The image is from Viegland Park (thanks to and pickpockets or not - I really want to go there!

Friday, October 02, 2009

Thank You American

I need a flight. That was one of my first thoughts after hearing that my aunt Anne had died. I need to be in North Carolina, not London, so I called American Airlines.

I explained to the woman on the other end of the phone, I don’t remember her name, that there had been a death in the family and I understood most airlines had special “bereavement” fares. It felt disrespectful even to ask. Someone has died, so can I get a cheap ticket please. But the American Airlines representative handled it all beautifully. She explained that the airline understood that there were times when a passenger was not able to book in advance.
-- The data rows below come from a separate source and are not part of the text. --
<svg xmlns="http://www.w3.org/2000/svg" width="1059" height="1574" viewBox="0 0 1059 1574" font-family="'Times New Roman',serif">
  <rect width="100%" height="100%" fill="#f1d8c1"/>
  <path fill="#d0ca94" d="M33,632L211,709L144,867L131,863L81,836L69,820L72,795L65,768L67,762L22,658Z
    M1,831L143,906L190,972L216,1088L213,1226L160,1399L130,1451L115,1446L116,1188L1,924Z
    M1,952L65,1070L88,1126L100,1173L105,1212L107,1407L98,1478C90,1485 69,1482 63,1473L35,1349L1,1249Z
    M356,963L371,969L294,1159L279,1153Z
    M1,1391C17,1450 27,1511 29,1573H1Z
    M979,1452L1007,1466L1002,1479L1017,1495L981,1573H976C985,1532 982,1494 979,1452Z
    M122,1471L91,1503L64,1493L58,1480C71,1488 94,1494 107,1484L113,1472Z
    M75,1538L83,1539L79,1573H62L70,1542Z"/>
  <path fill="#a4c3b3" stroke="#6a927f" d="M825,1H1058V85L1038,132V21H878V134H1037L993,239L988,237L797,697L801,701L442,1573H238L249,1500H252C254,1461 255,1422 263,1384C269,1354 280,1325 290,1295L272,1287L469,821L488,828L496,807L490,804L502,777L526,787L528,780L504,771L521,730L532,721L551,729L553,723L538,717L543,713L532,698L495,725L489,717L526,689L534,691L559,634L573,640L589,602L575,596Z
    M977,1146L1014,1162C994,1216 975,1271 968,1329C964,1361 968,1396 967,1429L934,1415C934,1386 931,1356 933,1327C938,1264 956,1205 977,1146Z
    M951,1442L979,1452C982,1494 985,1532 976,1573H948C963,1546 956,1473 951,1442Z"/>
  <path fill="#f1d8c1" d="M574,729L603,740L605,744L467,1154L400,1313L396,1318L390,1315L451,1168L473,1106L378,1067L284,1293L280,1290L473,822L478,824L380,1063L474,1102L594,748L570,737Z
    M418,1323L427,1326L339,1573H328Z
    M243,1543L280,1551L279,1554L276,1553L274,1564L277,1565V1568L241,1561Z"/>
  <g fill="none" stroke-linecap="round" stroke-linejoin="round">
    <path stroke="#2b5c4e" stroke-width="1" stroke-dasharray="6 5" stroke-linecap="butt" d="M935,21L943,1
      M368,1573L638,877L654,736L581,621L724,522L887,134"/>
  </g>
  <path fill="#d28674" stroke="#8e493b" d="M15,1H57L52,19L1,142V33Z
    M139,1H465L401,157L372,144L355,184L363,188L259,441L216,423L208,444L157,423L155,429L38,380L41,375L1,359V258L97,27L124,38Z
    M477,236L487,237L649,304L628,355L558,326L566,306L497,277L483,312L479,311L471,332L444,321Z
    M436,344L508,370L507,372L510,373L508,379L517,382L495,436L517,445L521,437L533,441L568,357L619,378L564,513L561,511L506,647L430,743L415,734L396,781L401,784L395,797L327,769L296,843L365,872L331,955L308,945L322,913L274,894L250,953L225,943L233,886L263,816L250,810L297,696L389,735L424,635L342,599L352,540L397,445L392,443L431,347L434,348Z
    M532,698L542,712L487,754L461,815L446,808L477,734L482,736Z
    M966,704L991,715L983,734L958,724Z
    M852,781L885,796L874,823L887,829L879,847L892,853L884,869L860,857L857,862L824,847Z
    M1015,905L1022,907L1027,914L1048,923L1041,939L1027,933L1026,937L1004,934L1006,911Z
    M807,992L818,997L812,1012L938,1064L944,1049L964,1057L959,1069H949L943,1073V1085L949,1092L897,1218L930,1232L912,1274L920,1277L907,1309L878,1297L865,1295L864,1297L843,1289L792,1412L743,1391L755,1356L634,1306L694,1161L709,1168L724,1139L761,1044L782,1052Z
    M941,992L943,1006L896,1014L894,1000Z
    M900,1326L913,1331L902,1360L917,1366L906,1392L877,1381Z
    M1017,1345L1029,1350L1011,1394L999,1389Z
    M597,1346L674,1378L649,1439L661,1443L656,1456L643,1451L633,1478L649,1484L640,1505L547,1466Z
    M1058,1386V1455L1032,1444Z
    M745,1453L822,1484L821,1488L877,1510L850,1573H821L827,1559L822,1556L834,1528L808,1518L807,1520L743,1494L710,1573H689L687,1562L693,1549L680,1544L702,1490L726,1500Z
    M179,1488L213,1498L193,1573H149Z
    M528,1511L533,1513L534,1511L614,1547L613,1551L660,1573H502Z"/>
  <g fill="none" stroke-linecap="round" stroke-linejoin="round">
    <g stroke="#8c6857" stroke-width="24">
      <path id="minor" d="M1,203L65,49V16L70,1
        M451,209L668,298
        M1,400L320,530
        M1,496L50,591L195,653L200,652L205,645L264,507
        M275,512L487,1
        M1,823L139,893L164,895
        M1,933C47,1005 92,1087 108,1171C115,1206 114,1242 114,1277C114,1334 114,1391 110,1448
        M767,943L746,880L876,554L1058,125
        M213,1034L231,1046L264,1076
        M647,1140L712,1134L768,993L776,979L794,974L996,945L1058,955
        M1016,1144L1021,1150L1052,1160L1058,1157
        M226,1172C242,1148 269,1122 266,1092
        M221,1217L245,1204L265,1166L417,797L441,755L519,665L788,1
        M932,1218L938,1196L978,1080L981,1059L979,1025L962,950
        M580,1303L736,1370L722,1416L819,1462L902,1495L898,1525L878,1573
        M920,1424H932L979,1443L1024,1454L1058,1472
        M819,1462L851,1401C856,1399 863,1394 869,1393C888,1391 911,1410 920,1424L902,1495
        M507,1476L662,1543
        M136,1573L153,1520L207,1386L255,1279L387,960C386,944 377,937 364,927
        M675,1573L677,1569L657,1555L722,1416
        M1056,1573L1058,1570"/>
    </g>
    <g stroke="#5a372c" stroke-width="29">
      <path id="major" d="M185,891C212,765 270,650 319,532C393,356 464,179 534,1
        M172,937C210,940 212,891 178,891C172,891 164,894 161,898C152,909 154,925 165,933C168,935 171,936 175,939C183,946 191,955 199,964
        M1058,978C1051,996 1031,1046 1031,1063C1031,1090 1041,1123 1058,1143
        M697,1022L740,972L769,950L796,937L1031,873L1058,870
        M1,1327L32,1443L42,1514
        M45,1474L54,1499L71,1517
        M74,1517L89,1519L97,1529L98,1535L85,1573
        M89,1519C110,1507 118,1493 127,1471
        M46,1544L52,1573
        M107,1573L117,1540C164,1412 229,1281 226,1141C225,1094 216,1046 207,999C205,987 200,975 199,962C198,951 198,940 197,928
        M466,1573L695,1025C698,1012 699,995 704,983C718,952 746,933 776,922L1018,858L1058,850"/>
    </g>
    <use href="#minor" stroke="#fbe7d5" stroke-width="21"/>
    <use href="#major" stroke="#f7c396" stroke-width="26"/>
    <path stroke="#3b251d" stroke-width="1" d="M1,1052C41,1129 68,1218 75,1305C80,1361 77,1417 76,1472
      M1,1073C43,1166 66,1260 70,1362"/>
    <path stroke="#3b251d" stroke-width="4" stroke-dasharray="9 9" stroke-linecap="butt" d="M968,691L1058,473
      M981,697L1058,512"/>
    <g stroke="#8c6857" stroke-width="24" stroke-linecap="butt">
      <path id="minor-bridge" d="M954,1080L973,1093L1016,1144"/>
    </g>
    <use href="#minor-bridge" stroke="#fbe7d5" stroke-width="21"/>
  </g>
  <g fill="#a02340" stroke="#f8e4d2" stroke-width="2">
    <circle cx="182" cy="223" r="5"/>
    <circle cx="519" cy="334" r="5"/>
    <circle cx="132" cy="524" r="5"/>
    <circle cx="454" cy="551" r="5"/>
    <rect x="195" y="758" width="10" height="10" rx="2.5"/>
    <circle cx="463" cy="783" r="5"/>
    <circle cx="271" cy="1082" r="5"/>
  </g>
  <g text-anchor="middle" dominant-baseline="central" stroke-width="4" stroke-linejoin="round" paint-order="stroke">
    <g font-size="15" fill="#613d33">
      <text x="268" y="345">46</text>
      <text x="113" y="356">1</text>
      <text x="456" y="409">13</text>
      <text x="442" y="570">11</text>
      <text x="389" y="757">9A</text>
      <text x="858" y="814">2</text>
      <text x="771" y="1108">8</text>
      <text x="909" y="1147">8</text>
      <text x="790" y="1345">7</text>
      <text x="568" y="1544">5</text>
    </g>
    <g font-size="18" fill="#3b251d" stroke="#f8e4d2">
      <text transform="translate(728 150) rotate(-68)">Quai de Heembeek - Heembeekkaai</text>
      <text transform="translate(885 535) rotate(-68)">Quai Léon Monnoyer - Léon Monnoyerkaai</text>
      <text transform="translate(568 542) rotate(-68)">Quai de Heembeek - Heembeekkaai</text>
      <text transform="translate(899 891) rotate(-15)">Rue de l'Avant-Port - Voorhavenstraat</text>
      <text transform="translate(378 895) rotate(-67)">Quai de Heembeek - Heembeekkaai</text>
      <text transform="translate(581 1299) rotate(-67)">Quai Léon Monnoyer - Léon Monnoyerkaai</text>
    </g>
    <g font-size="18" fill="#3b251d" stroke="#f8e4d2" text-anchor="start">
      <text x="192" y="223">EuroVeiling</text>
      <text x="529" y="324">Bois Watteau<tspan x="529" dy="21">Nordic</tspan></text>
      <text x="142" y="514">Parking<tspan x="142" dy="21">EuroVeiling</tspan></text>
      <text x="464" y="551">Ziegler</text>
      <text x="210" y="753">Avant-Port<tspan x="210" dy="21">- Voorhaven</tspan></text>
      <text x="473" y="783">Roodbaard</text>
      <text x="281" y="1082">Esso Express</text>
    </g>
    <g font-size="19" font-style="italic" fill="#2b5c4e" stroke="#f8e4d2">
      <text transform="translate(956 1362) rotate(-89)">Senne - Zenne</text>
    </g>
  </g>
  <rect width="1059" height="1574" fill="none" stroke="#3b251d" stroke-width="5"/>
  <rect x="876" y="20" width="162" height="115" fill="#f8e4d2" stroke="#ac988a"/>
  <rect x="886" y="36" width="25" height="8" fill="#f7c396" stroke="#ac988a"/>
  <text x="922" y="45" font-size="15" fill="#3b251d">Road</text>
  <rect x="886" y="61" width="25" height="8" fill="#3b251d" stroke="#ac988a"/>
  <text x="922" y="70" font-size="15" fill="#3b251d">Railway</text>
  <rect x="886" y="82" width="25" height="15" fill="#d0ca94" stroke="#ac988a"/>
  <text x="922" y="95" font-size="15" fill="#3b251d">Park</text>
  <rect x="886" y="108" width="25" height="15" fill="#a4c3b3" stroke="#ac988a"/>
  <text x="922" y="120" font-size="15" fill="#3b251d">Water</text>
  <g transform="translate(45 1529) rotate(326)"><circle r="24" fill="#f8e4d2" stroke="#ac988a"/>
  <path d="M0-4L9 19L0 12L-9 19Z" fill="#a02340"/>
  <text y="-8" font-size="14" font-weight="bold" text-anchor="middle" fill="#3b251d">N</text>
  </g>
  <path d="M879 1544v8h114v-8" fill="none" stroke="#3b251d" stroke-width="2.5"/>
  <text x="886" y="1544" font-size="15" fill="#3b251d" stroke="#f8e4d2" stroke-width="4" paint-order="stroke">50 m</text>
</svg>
She checked availability on the next morning's flight, quoted a fare that I would have received had I booked way in advance, reserved a nice aisle seat at the front of the plane, processed my credit card and sent me my e-ticket, all in a matter of minutes.

I’ve said tons of ugly things about airlines in this blog. Still, I thought I’d use this chance to thank American for being so nice about one of the saddest requests I’ve ever had to make.

FYI – American Airlines has a daily non-stop from London Heathrow to Raleigh Durham Airport with a terrific new terminal where I cleared US Customs and Immigration in less than 10 minutes. Right now, I can’t think of a nicer or more efficient place for foreign nationals to enter the United States.